# RESOLVED: Oakland CA - 4 house rabbits



## katadvokat (Mar 28, 2011)

_**Cross post. I love cut'n'paste! **_

A wonderful animal lover passed away unexpectedly last weekend, leaving behind her pets. Thankfully, her friends and family have been working hard to find homes for all of her animals, and there are just FOUR spayed/neutered rabbits left who are now looking for homes, but time is running out. Do you have space in your heart to welcome one of these rabbits who needs your love now more than ever?

These special bunnies are looking for indoor homes (supervised outdoor playtime okay, but must live indoors) where they can become a special part of your family. Each rabbit will come with their own two-story Leith Petwerks Bunny Abode Condo. Each of these rabbits is currently living separately, and are available for adoption separately. We would be happy to supervise an introduction between your spayed/neutered rabbit and one of these special bunnies.








 


This is *Timothy* - he is a neutered sweetheart bunny boy who is a dwarf-mix. He's got adorable little ears and chubby cheeks and a gentle and calm personality. He's probably around 6 years old. Indoor rabbits who are well-cared for can live 8-12 years, so he's got many more years to share with you! Timothy comes with a large Marchioro cage on a stand, rather than a condo.



 


This is *Annie* - she's an adorable spayed dutch-dwarf mix who is less than a year old and likes to boss the cats around! She's got cute little ears and an adorable splash of white across her lips. She's the most energetic of the bunnies - she's got that go-go young bunny spirit! She would love to run laps around your living room, then cuddle up next to you on the sofa to watch a movie.



 


This is *Munchie*, he's a cute neutered boy with lots of spots and a great personality! He's about 6 years old, and would likely do well with a rabbit friend, as he's had a friend in the past. He's got a fun, curious personality, and loves to explore!




This is *Stardust* - he's a sweetheart neutered rabbit boy, around 4 years old. She adopted him from the Oakland Animal Shelter in 2009 - when a volunteer plopped him in her arms, it was love at first meeting. Stardust has a wonderful, loving, happy and gentle personality. He's a little shy right now from all the changes that have happened in the last couple days, but is a truly wonderful boy and just wants someone to love.
------- 
Please share this message with your friends and family, and post to your facebook page. If you are interested in adopting one of these wonderful rabbits, please contact Anne at [email protected].

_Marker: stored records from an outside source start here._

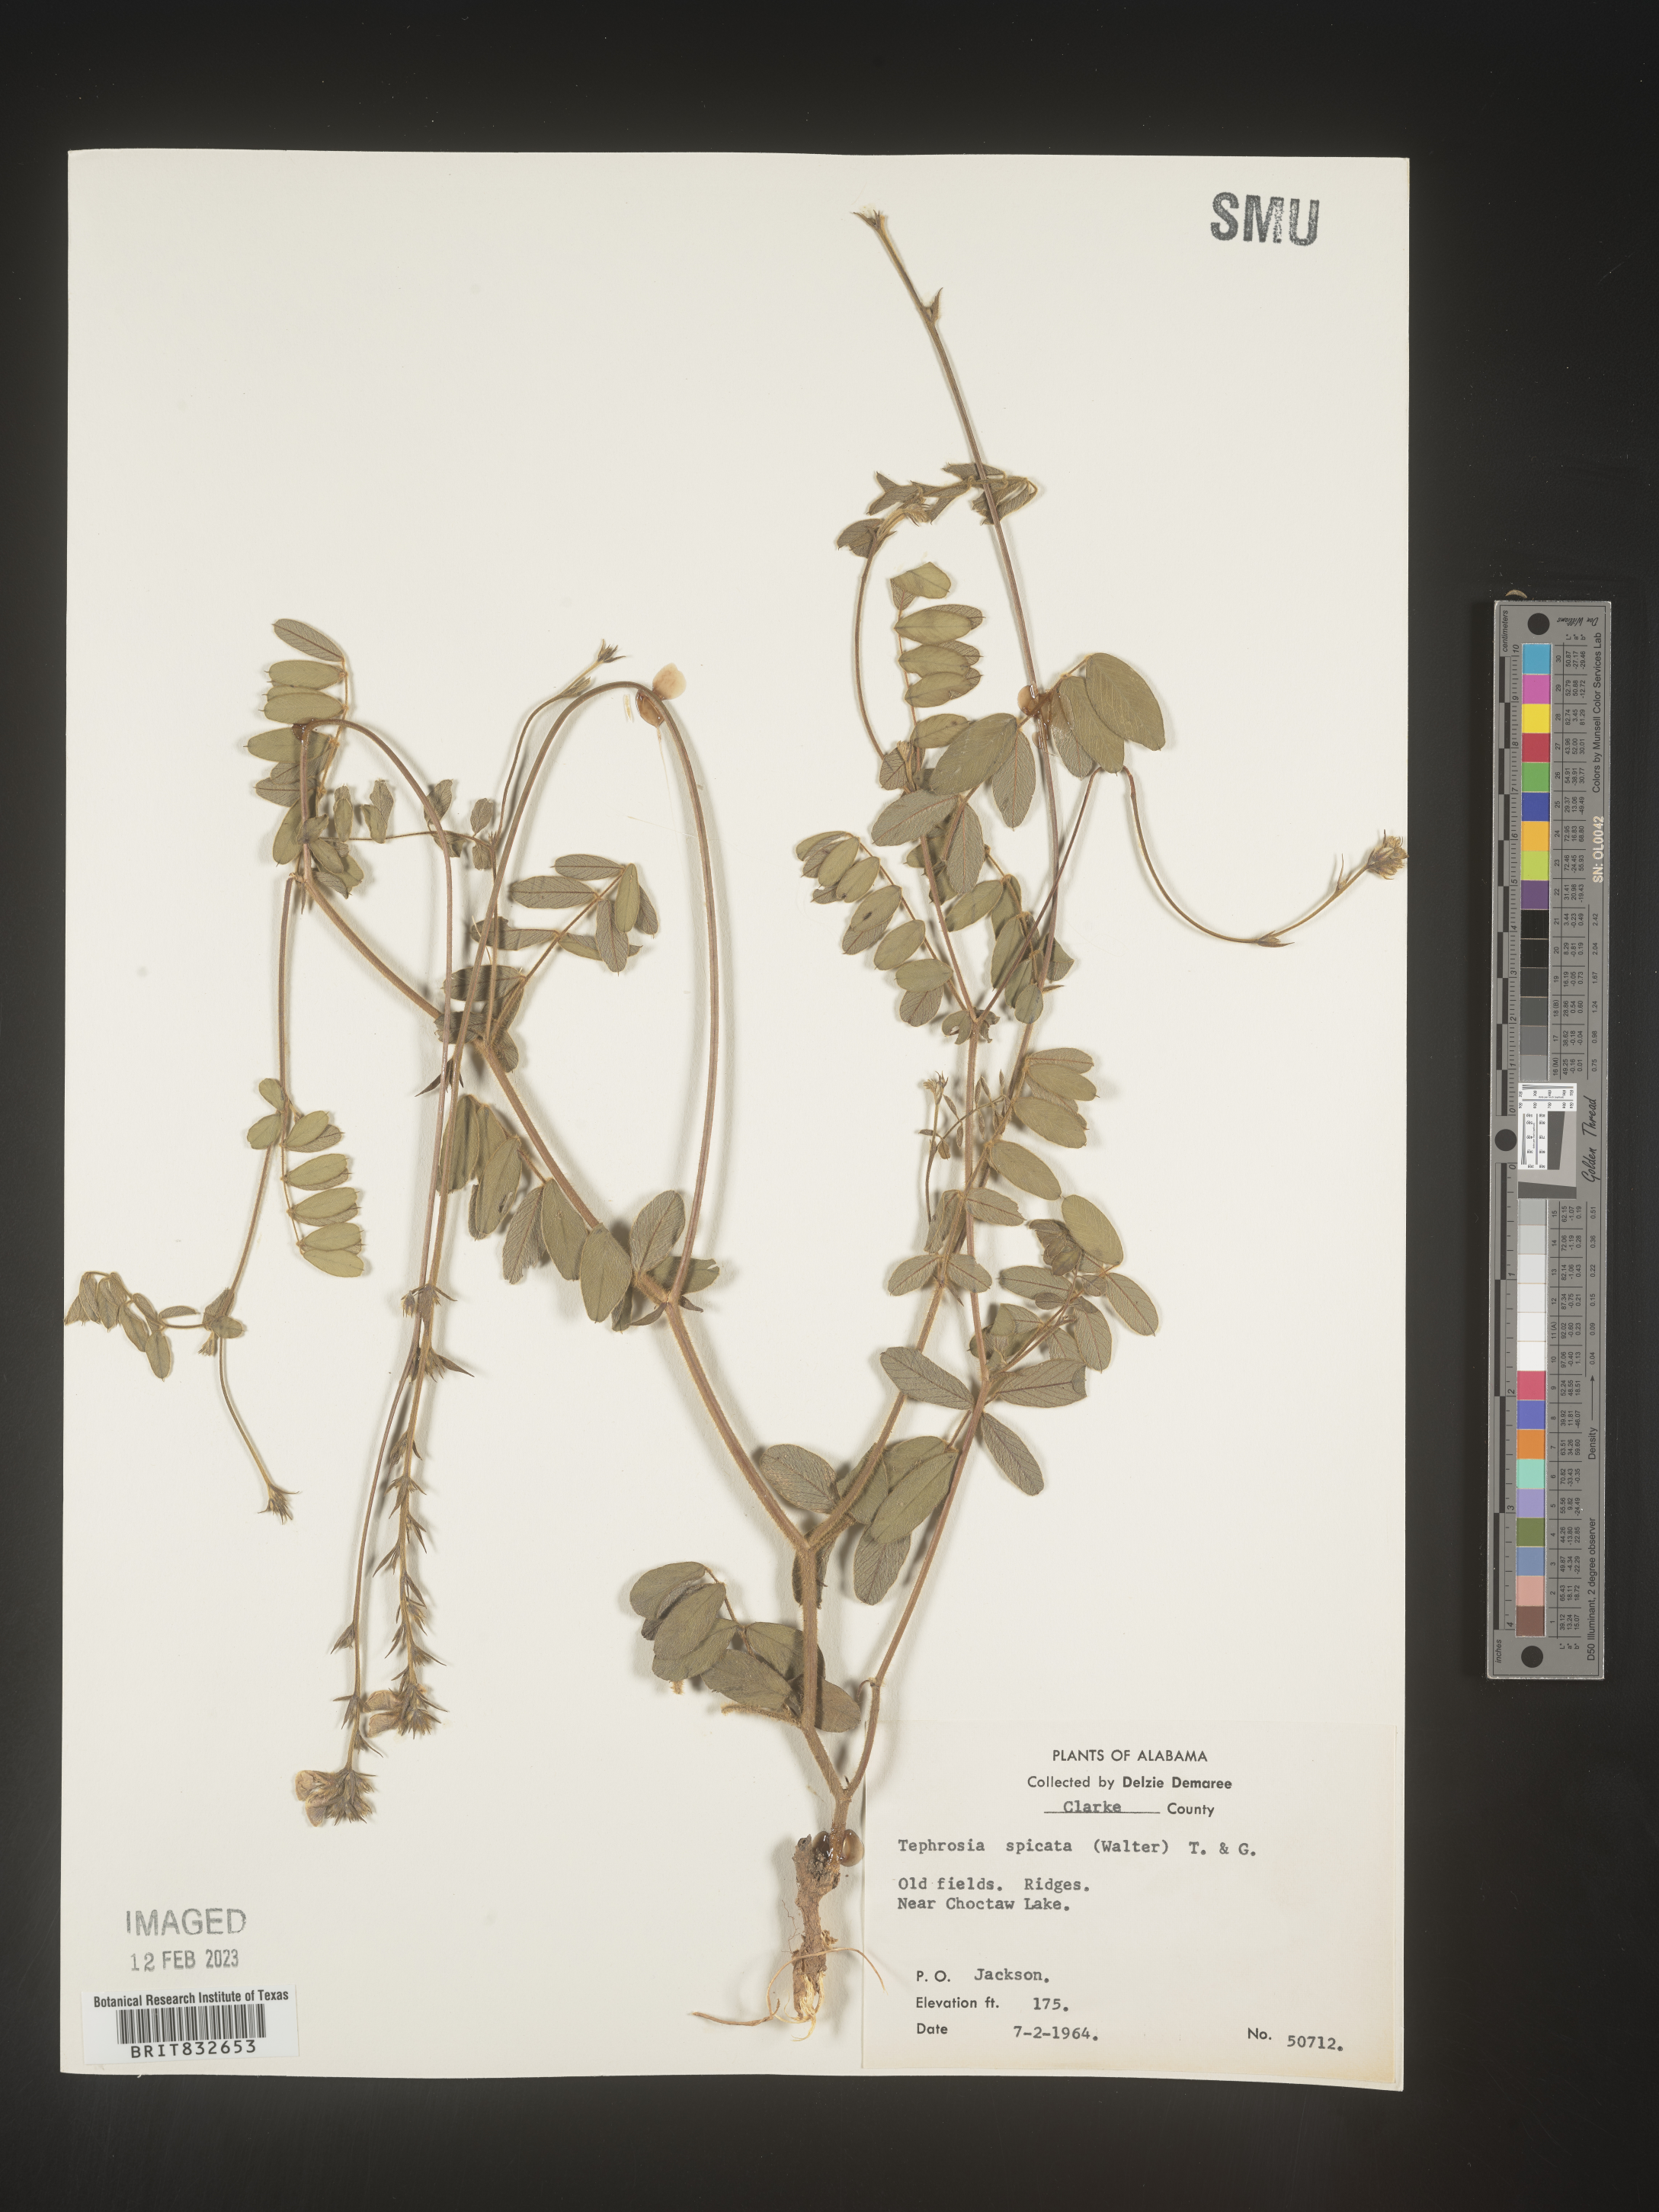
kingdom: Plantae
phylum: Tracheophyta
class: Magnoliopsida
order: Fabales
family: Fabaceae
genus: Tephrosia
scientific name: Tephrosia spicata
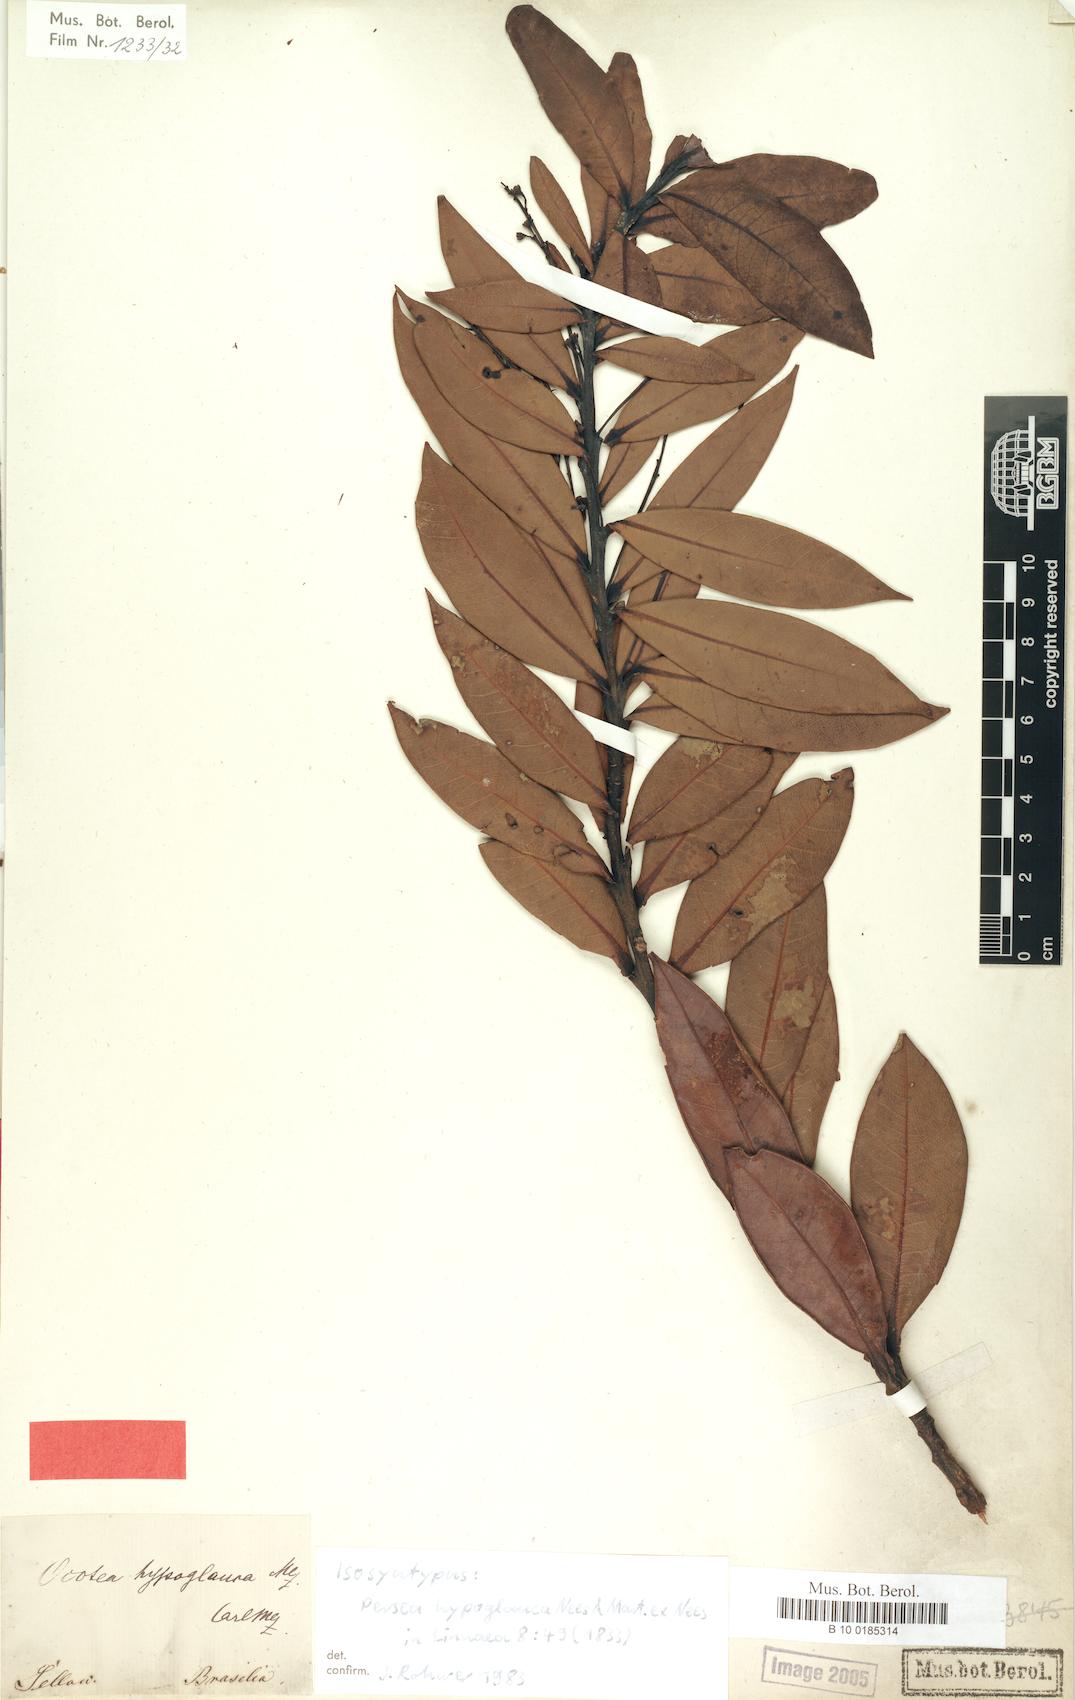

The rabbits have already been spayed/neutered, will come with their Leith Petwerks two-story condo (Timothy comes with large Marchioro cage), and you will receive a free vet visit.


----------



## Nancy McClelland (Mar 28, 2011)

ray:


----------



## osprey (Apr 6, 2011)

The situation with Sandy Gunderson's animals has been resolved. Many people and organizations were involved in getting these bunnies out of Sandy's house and into adoption and/or foster homes. You can read about it on The Rabbit Haven's website.


----------



## Nancy McClelland (Apr 6, 2011)

If we still lived in Tracy. Stillray:.


----------



## katadvokat (Apr 16, 2011)

Thanks for the update Osprey. It was great to read of such dedicated people stepping in to help.


----------



## Nancy McClelland (Apr 16, 2011)

:agree


----------



## JadeIcing (May 2, 2011)

Just read this. Seems sad Munchie was part of a bonded pair.


----------



## MiniLopHop (May 3, 2011)

Why would the vet break up a bonded pair, yet take two? I feel bad for Munchie. At least they all are in a place that they can get good homes. ray:


----------



## osprey (May 3, 2011)

My understanding is that the two older rabbits and Munchie were all friends, but were housed separately. They all got along, and shared play time, but were not bonded. Due to health concerns, a vet adopted the two senior bunnies, and Munchie is now in foster care looking for a home. We at The Haven never break up bonded pairs when seeking adopters for rabbits.


----------



## MiniLopHop (May 4, 2011)

Thank you for clearing that up, it makes a lot more sense now. I'm glad the older buns found a good home that can deal with health issues. Hopefully Munchie will find another forever home soon.

Thank you for all of your efforts to help these rabbits


----------